Me senti a gringa em Roma

Tempo de Leitura: 3 minutos

Roma sempre esteve nos meus planos, mas foi uma cidade que eu custei um pouco para ir simplesmente porque sempre que buscava passagens para ir à Roma, eu conferia outras baratas iguais para ir para outros lugares mais diferentes. Então, sempre foi uma cidade que eu já imaginava ser mais aberto e receptivo assim como são os países no sul da Europa, de maneira geral, e também já esperava ver uma cidade como é: maravilhosa, cheia de história e construções antigas bem conservada.

Porém, eu deparei com algumas dificuldades quando eu cheguei lá e me fez refletir muito sobre algumas questões relacionados a língua e cultura não apenas na Itália mas também no Brasil e no mundo.
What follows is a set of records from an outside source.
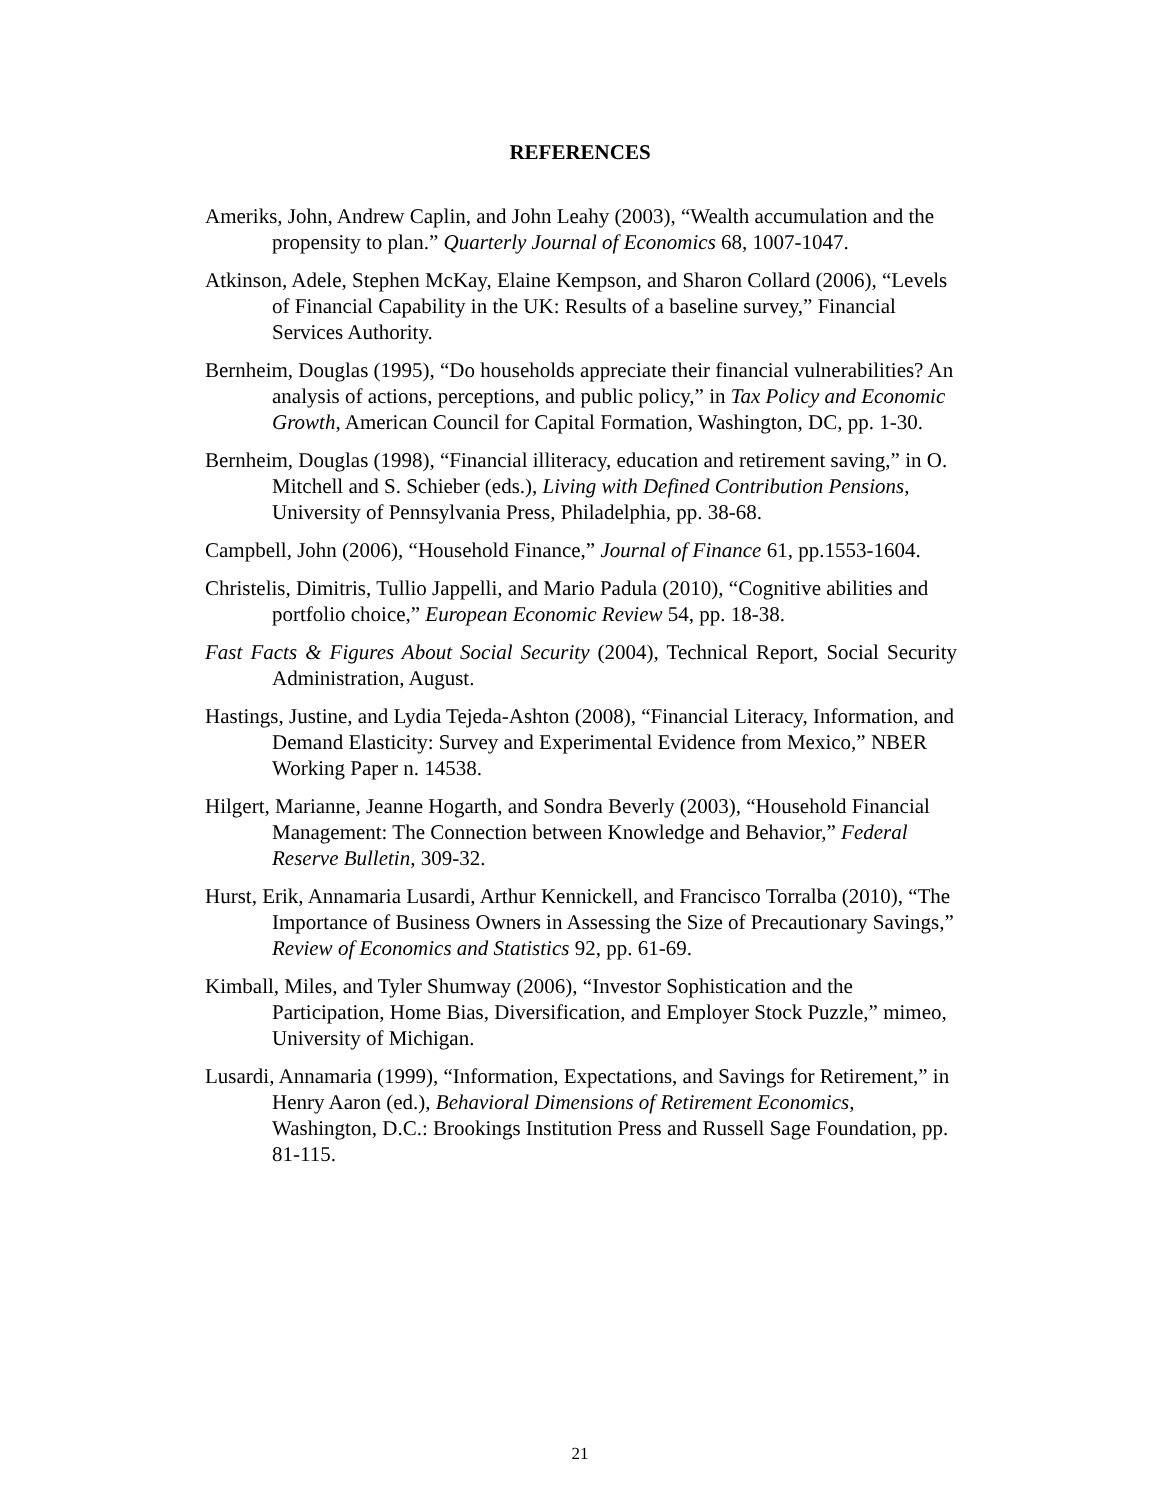REFERENCES
Ameriks, John, Andrew Caplin, and John Leahy (2003), “Wealth accumulation and the propensity to plan.” Quarterly Journal of Economics 68, 1007-1047.
Atkinson, Adele, Stephen McKay, Elaine Kempson, and Sharon Collard (2006), “Levels of Financial Capability in the UK: Results of a baseline survey,” Financial Services Authority.
Bernheim, Douglas (1995), “Do households appreciate their financial vulnerabilities? An analysis of actions, perceptions, and public policy,” in Tax Policy and Economic Growth, American Council for Capital Formation, Washington, DC, pp. 1-30.
Bernheim, Douglas (1998), “Financial illiteracy, education and retirement saving,” in O. Mitchell and S. Schieber (eds.), Living with Defined Contribution Pensions, University of Pennsylvania Press, Philadelphia, pp. 38-68.
Campbell, John (2006), “Household Finance,” Journal of Finance 61, pp.1553-1604.
Christelis, Dimitris, Tullio Jappelli, and Mario Padula (2010), “Cognitive abilities and portfolio choice,” European Economic Review 54, pp. 18-38.
Fast Facts & Figures About Social Security (2004), Technical Report, Social Security Administration, August.
Hastings, Justine, and Lydia Tejeda-Ashton (2008), “Financial Literacy, Information, and Demand Elasticity: Survey and Experimental Evidence from Mexico,” NBER Working Paper n. 14538.
Hilgert, Marianne, Jeanne Hogarth, and Sondra Beverly (2003), “Household Financial Management: The Connection between Knowledge and Behavior,” Federal Reserve Bulletin, 309-32.
Hurst, Erik, Annamaria Lusardi, Arthur Kennickell, and Francisco Torralba (2010), “The Importance of Business Owners in Assessing the Size of Precautionary Savings,” Review of Economics and Statistics 92, pp. 61-69.
Kimball, Miles, and Tyler Shumway (2006), “Investor Sophistication and the Participation, Home Bias, Diversification, and Employer Stock Puzzle,” mimeo, University of Michigan.
Lusardi, Annamaria (1999), “Information, Expectations, and Savings for Retirement,” in Henry Aaron (ed.), Behavioral Dimensions of Retirement Economics, Washington, D.C.: Brookings Institution Press and Russell Sage Foundation, pp. 81-115.
21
O fato é que eu fui sozinha e, apesar de ter encontrado com alguns amigos por lá, a maior parte do tempo eu tive que me virar para comer, beber, pedir informação e tudo mais. E todas as vezes que eu queria pedir algo, seja um simples café, era um pesadelo. Quase falava com a garçonete que não precisava de nada e sairia para um supermercado comprar qualquer coisa mesmo. Era impossível comunicar em Inglês.

Obviamente que eles até tentavam entender em alguns lugares quando não estava muito cheio. Mas respondiam sempre em italiano e, às vezes, perguntava para mim em Italiano como se eu tivesse entendendo alguma coisa. E não vou generalizar, sempre têm lugares que vai ter uma boa alma que fala inglês, mesmo com um sotaque super carregado Italiano. E, no final das contas, eu sobrevivi com um idioma criado entre Português – Espanhol – Inglês e muita mímica. Afinal, mímica na Itália conta muito!

Uma certa manhã em Roma, fui em uma cafeteria super local, lotada de italianos e com um mundo de coisas gostosas na vitrine. Eu não sou chata para comer, porém, eu gosto de saber do que eu estou comendo, até mesmo para poder pedir outro se eu gostar. E italianos arrumam uma gritaria, fura fila, fala com a mão e passa na sua frente… No final, era só ódio no coração e um vazio no estômago que pedi qualquer coisa de nervoso.

No geral, foi maravilhoso conhecer Roma e foi uma experiência única. Joguei a moedinha na Fontana de Trevi para poder voltar, mas não sei se realmente gostaria de ir sem saber um mínimo de Italiano.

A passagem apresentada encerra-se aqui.